When your first born comes into the world, everything, EVERY-THING, changes. Your relationship with the world changes. You’re there when you bring her home. You’re there for the first diaper change. You are literally her world.
You spend years emotionally preparing for that moment you’ll watch her walk across the stage at her high school graduation.
And then one day, seemly out of no where, she does just that: walks across the stage and collects her high school diploma. Just like that, she’s an adult. All those years culminated in 15-seconds. And at that point, our society pretty much says, “you’re a high school graduate, you’re an adult.” And thus, she was.

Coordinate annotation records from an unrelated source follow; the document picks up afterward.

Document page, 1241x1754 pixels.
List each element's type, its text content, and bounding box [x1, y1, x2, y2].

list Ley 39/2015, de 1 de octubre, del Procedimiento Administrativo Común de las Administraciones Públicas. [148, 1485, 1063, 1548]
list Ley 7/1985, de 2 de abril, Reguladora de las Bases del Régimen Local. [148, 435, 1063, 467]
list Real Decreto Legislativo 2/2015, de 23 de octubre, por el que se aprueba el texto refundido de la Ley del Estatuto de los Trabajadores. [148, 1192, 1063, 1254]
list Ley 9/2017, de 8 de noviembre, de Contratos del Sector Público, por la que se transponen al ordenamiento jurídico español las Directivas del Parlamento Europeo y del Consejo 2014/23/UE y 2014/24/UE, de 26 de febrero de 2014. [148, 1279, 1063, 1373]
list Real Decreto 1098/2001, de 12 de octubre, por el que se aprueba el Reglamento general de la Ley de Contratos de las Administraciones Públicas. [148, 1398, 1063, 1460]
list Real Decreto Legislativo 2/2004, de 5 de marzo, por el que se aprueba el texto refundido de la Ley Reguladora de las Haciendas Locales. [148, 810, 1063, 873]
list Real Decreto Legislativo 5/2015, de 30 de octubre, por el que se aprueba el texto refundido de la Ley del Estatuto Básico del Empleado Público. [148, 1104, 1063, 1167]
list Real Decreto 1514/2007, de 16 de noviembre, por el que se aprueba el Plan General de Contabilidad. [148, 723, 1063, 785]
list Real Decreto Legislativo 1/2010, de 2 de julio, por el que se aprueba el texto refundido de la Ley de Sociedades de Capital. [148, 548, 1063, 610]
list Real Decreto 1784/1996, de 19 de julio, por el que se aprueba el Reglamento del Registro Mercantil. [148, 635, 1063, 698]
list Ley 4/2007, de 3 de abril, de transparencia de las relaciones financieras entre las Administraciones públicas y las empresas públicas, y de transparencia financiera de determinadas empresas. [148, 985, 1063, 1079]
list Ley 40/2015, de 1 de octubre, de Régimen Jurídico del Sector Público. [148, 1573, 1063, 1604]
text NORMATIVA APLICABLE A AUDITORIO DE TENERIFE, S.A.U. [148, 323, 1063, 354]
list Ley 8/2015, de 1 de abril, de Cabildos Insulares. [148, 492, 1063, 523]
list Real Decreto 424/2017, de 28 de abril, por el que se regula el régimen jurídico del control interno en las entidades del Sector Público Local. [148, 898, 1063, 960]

There are other moments along the way that portend those milestones. The first time I watched her drive away in her own car really hit home to me the notion that she was growing up. As I watched those tail-lights get smaller and eventually disappear, I instinctively knew there was a metaphor there for me.

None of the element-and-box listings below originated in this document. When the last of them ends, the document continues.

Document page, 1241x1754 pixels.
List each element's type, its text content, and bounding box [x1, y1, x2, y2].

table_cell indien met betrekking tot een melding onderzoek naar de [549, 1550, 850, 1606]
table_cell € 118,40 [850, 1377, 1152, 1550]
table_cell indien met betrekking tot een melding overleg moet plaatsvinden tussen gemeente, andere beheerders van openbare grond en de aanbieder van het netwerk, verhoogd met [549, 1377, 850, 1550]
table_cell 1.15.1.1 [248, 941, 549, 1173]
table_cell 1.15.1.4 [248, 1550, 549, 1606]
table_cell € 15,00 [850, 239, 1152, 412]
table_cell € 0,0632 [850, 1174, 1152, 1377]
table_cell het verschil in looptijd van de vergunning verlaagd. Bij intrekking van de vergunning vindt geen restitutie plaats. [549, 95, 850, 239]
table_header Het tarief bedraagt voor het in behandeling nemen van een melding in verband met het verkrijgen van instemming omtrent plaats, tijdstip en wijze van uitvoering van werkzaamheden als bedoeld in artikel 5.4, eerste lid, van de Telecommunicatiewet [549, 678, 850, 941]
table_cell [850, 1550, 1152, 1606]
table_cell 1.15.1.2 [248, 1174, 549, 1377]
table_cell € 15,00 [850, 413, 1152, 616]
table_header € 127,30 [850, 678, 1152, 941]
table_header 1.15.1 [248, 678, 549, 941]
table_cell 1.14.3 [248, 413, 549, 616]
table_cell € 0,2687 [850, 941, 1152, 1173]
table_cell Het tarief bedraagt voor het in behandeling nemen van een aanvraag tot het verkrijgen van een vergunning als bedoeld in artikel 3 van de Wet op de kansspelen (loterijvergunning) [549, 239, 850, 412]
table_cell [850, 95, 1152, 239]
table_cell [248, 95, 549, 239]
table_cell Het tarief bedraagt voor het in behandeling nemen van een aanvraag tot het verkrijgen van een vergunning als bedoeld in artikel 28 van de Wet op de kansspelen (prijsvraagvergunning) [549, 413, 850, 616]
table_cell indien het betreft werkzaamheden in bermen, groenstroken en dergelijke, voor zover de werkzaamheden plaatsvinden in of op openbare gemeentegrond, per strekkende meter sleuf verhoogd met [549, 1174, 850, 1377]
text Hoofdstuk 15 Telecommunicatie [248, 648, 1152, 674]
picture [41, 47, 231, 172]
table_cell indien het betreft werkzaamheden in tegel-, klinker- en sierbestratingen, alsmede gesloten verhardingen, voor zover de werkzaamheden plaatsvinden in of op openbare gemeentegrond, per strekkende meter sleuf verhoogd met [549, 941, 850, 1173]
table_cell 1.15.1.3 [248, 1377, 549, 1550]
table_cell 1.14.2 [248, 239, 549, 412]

The college visits, applications, acceptances and eventually the moves-in are right up there with those tail lights. All small signs that the world is getting larger, inch by inch, like unnoticed highway mile marker numbers increasing almost imperceptibly until you realize you’re no longer at “mile 1.”

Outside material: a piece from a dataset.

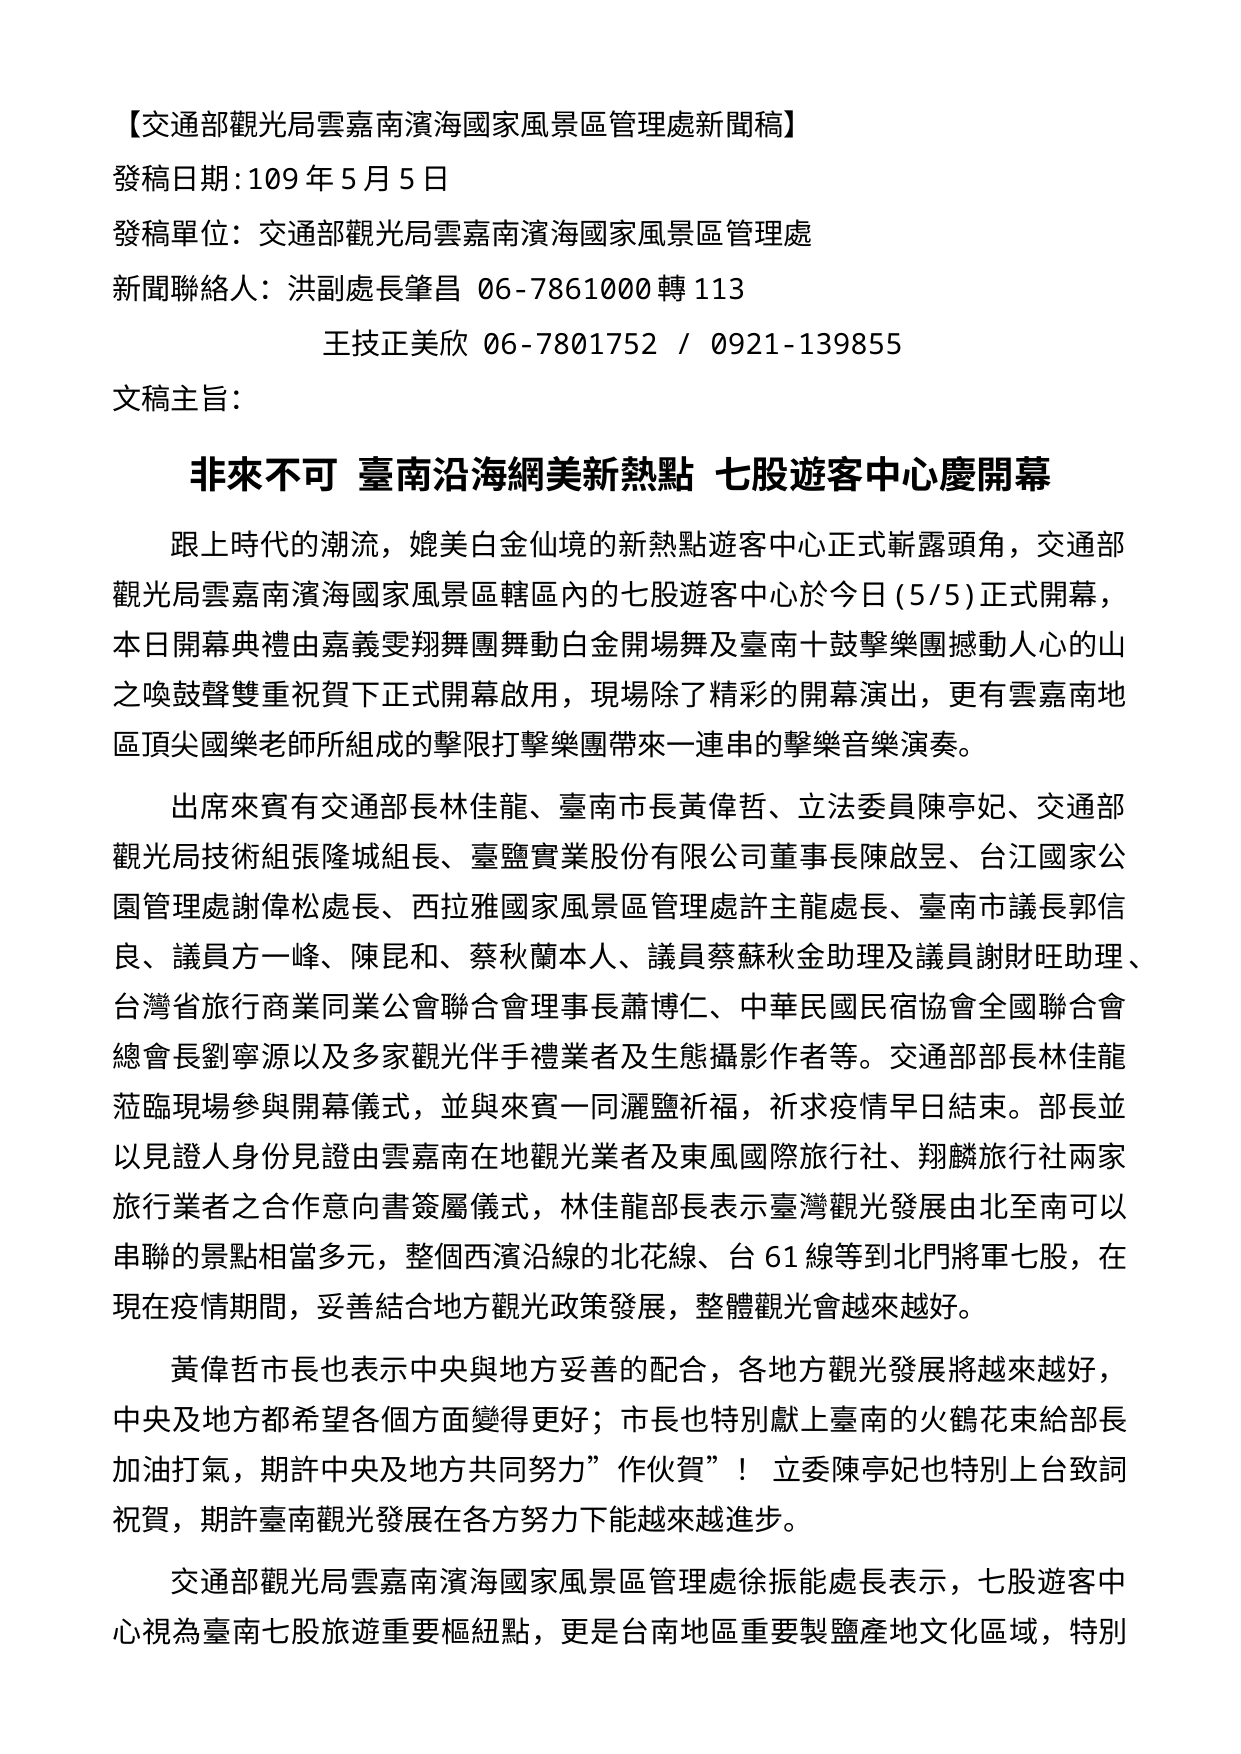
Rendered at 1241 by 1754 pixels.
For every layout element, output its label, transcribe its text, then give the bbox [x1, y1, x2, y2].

Today holds another one of those sign posts.
A little less than a month ago, she finished her last undergraduate class. She walked out of the final exam and was formally done with college. Just like that. Another chapter of her life was over, although “over” the way a football team kills the clock in victory formation; her school has only one commencement, so she has to wait to “officially” be a graduate. Today she collects her graduation present from us: 7-weeks in Europe. France and England, and wherever else her wanderlust carriers her.
It’s something we’ve thought about for months and intellectually knew it was going to happen from the time the idea sprang to life to became “real,” but it was so far off. I mean, it was a graduation present, and good lord that’s not going to happen for months now. Until it was here.
Today, I will bring her to Logan Airport’s Terminal E, get her where she needs to go, so she can get her boarding passes, luggage checked, and be screened through security. Just like that, somewhere overhead lights on an aircraft wing will rise up from the ground and become increasingly smaller until they eventually disappear.
She’s undeniably an adult. Her world is becoming a larger place. Five months from now, she will again have her name announced and she will again walk across a stage to collect a diploma. Officially closing another chapter of her life, opening to a new, as yet undecided, one.
It’s been a long time since I was her world and I knew it had been from the first time I saw those tail lights disappear: that reminder it’s a parents job to teach their kids to be independent adults, capable of having their own lives and building their own world. She’s done just fine with that, thank you very much. Today, I’m reminded of that feeling all over again and I’m hopeful that no matter how big her world gets, there will still be part of it there for us.
Literally in tears. Your perspective as a parent is very touching — beautifully worded ❤
Thank you Denise. I appreciate that.